**What the exercise asks:** Can you print the forum thread on tightening a steering tube word for word, from "It sounds like" up to and including "different tightening method)."?

**Page excerpt:**
==========
# Tighting the steering tube.



## George M (Sep 25, 2008)

I have a Look 566 and I cant find any pictures of the adjustment of the steering tube. I took it apart and flipped the stem, but it wont tighten down as much as I would like it. I got it where it's pretty snug, but I think it could go a little more. There is 2 cones inside the tube. One pointing down the other one up with a spreader in between the points of the cones. When they were putting the bike together for me, one of those cones were upside down, I THINK. It's pretty obvious that the points of the cones would fit into the spreader, but not sure. They had the top one pointing down and the bottom one pointing down as well. So the spreader, 
was only being spread from the top. Thanks for any replies.


----------



## George M (Sep 25, 2008)

Forget it guys, I got it.


----------



## Amfoto1 (Feb 16, 2010)

George M said:


> Forget it guys, I got it.


Hi George, 

It sounds like you have it figured out. 

If you have any more trouble with it, please see the recent post here:

http://forums.roadbikereview.com/showthread.php?t=206474 

There is a link provided in that post, to a PDF on Look's website that illustrates the headset assembly, too. 

Link is not specific to 566... Which I'm not personally familiar with and I know it uses a unique fork. But AFAIK, the headset arrangement of 566 isn't all that different from 555, 565, 585, and others that use a straight 1.125 steerer tube. (586 and 595 are slightly different, using a tapered 1.125-1.25 steerer tube and, on later ones, a somewhat different tightening method). 

Cheers!

Alan


----------



## George M (Sep 25, 2008)
==========
**Provided material:**
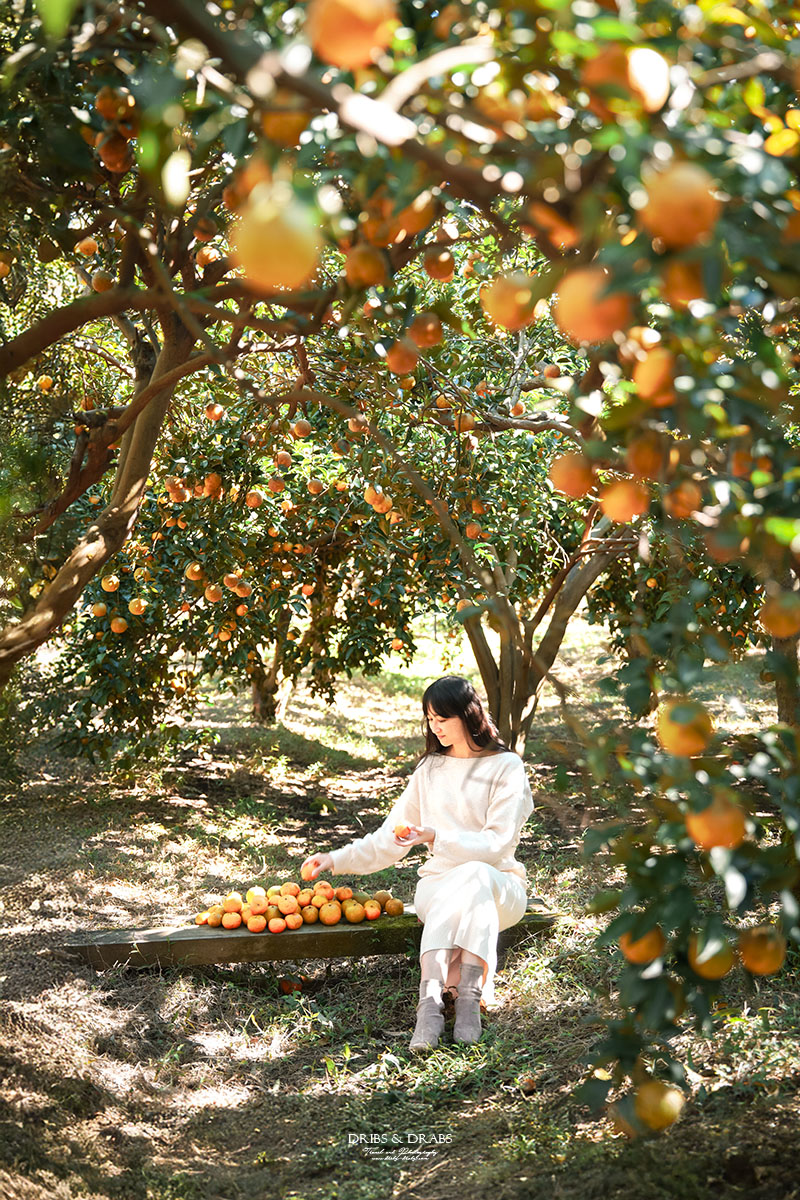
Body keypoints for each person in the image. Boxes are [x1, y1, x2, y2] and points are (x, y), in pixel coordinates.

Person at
==========
**Response below:**
It sounds like you have it figured out. 

If you have any more trouble with it, please see the recent post here:

http://forums.roadbikereview.com/showthread.php?t=206474 

There is a link provided in that post, to a PDF on Look's website that illustrates the headset assembly, too. 

Link is not specific to 566... Which I'm not personally familiar with and I know it uses a unique fork. But AFAIK, the headset arrangement of 566 isn't all that different from 555, 565, 585, and others that use a straight 1.125 steerer tube. (586 and 595 are slightly different, using a tapered 1.125-1.25 steerer tube and, on later ones, a somewhat different tightening method).